[WORK ORDER]:
Set every record down verbatim and omit the pictures.

****

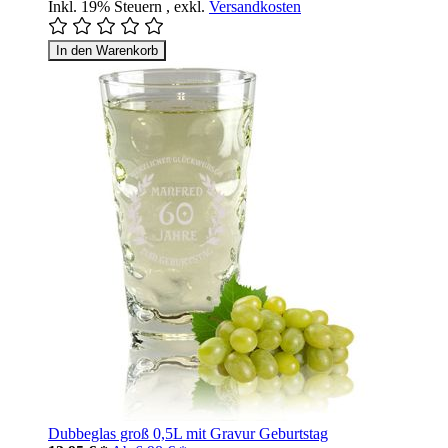
Inkl. 19% Steuern
,
exkl.
Versandkosten
In den Warenkorb
Dubbeglas groß 0,5L mit Gravur Geburtstag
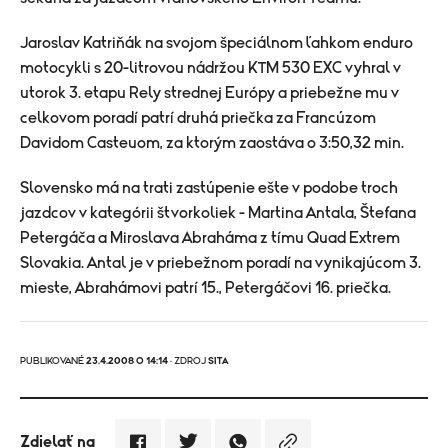
Jaroslav Katriňák na svojom špeciálnom ľahkom enduro
motocykli s 20-litrovou nádržou KTM 530 EXC vyhral v
utorok 3. etapu Rely strednej Európy a priebežne mu v
celkovom poradí patrí druhá priečka za Francúzom
Davidom Casteuom, za ktorým zaostáva o 3:50,32 min.
Slovensko má na trati zastúpenie ešte v podobe troch
jazdcov v kategórii štvorkoliek - Martina Antala, Štefana
Petergáča a Miroslava Abraháma z tímu Quad Extrem
Slovakia. Antal je v priebežnom poradí na vynikajúcom 3.
mieste, Abrahámovi patrí 15., Petergáčovi 16. priečka.
PUBLIKOVANÉ
23.4.2008 O 14:14
· ZDROJ
SITA
Zdielať na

****

[ANSWER FOR THIS EXERCISE]:
Inkl. 19% Steuern
,
exkl.
Versandkosten
In den Warenkorb
Dubbeglas groß 0,5L mit Gravur Geburtstag
Jaroslav Katriňák na svojom špeciálnom ľahkom enduro
motocykli s 20-litrovou nádržou KTM 530 EXC vyhral v
utorok 3. etapu Rely strednej Európy a priebežne mu v
celkovom poradí patrí druhá priečka za Francúzom
Davidom Casteuom, za ktorým zaostáva o 3:50,32 min.
Slovensko má na trati zastúpenie ešte v podobe troch
jazdcov v kategórii štvorkoliek - Martina Antala, Štefana
Petergáča a Miroslava Abraháma z tímu Quad Extrem
Slovakia. Antal je v priebežnom poradí na vynikajúcom 3.
mieste, Abrahámovi patrí 15., Petergáčovi 16. priečka.
PUBLIKOVANÉ
23.4.2008 O 14:14
· ZDROJ
SITA
Zdielať na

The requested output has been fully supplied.